Artificial intelligence (AI)—the use of algorithms and software to interpret and understand complex data—has proven to be a disruptive force in modern medicine and has impacted everything from biomedical research to clinical practice. The rapid development of AI tech has seen its incorporation into increasingly specific applications and clinical settings. In particular, the field of cardiology has seen AI integrated with a variety of tools and devices in recent years and presents new opportunities for data-driven improvements to patient care.
Today’s AI applications in cardiology aim to enhance physician decision-making through data analysis. Interpretation of test results such as electrocardiograms or angiograms can be guided by AI algorithms trained to detect abnormalities and reduce diagnosis time. AI can also be used to determine patient risk for chronic conditions like heart failure, promoting earlier treatment and informing care plans.
Investment into AI-driven cardiology products has seen significant activity in recent years, with over 151 deals involving AI in the cardiovascular devices market since 2020. Cardiovascular devices AI deals hit an all-time high last year, totalling nearly $1.6bn. In the previous month alone, several notable industry deals and partnerships centred around AI in cardiology. Developer Cleerly announced that it had raised $192m in a series C financing round for its AI-driven diagnostic platform for coronary atherosclerosis. Earlier in the month, Anumana partnered with Novartis to drive the development of its electrocardiogram (ECG) AI algorithms for the detection of subclinical heart disease. Researchers from Cornell University also announced the launch of the Cardiovascular AI Initiative: a three-year, $15m collaboration with the New York Presbyterian Hospital that aims to employ AI and machine learning techniques to inform heart failure treatment and prevention strategies.

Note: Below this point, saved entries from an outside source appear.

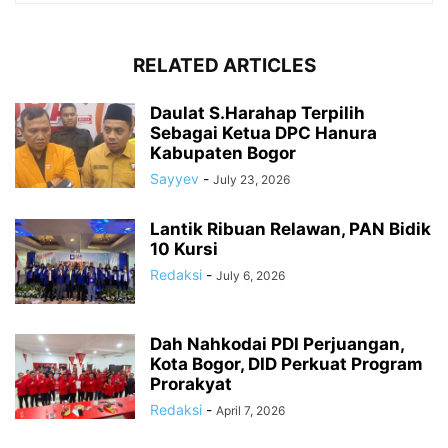
RELATED ARTICLES
Daulat S.Harahap Terpilih
Sebagai Ketua DPC Hanura
Kabupaten Bogor
Sayyev
-
July 23, 2026
Lantik Ribuan Relawan, PAN Bidik
10 Kursi
Redaksi
-
July 6, 2026
Dah Nahkodai PDI Perjuangan,
Kota Bogor, DID Perkuat Program
Prorakyat
Redaksi
-
April 7, 2026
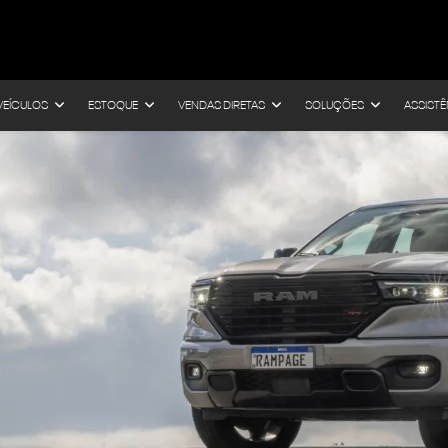
VEÍCULOS
ESTOQUE
VENDAS DIRETAS
SOLUÇÕES
ASSISTÊ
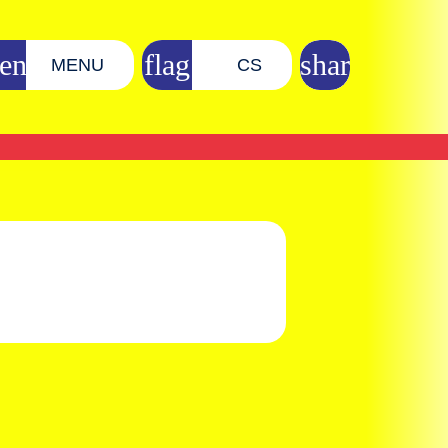
MENU
CS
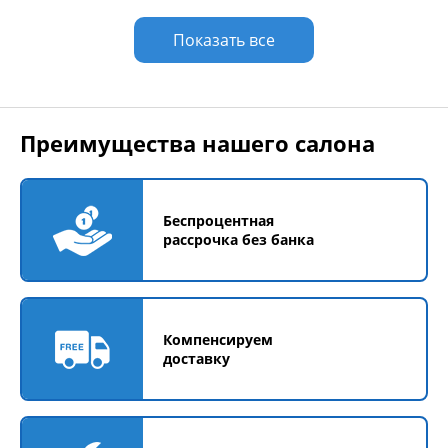
Показать все
Преимущества нашего салона
Беспроцентная
рассрочка без банка
Компенсируем
доставку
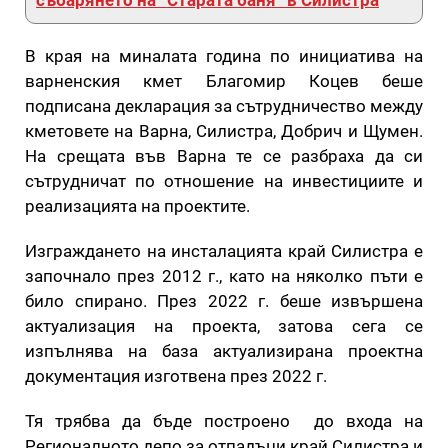
В края на миналата година по инициатива на
варненския кмет Благомир Коцев беше
подписана декларация за сътрудничество между
кметовете на Варна, Силистра, Добрич и Щумен.
На срещата във Варна те се разбраха да си
сътрудничат по отношение на инвестициите и
реализацията на проектите.
Изграждането на инсталацията край Силистра е
започнало през 2012 г., като на няколко пъти е
било спирано. През 2022 г. беше извършена
актуализация на проекта, затова сега се
изпълнява на база актуализирана проектна
документация изготвена през 2022 г.
Тя трябва да бъде построено до входа на
Регионалното депо за отпадъци край Силистра и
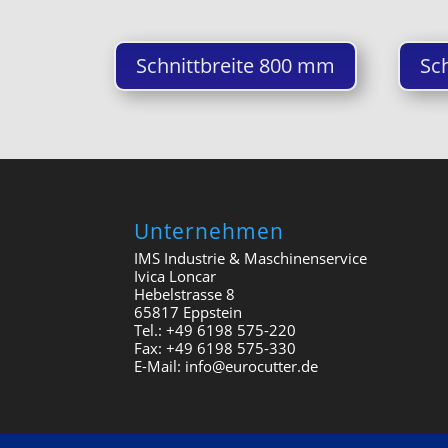
Schnittbreite 800 mm
Sc
Unternehmen
IMS Industrie & Maschinenservice
Ivica Loncar
Hebelstrasse 8
65817 Eppstein
Tel.: +49 6198 575-220
Fax: +49 6198 575-330
E-Mail: info@eurocutter.de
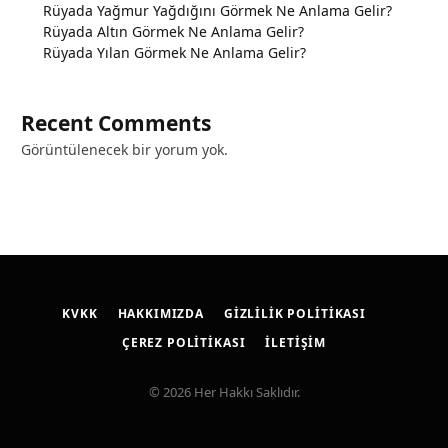
Rüyada Yağmur Yağdığını Görmek Ne Anlama Gelir?
Rüyada Altın Görmek Ne Anlama Gelir?
Rüyada Yılan Görmek Ne Anlama Gelir?
Recent Comments
Görüntülenecek bir yorum yok.
KVKK
HAKKIMIZDA
GIZLILIK POLITIKASI
ÇEREZ POLITIKASI
İLETIŞIM
© 2026 Her Hakkı Saklıdır.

The continued investment in the development of AI-based cardiology tools reflects the recognised potential of AI among manufacturers and cardiologists alike. Challenges will remain in validating AI algorithms in large, diverse study populations to avoid biases, potential regulatory barriers and data privacy concerns. Significant research efforts will be needed to support its adoption into practice, as patient benefits will need to be clearly demonstrated, and diagnostic accuracy will need to be exceptionally high.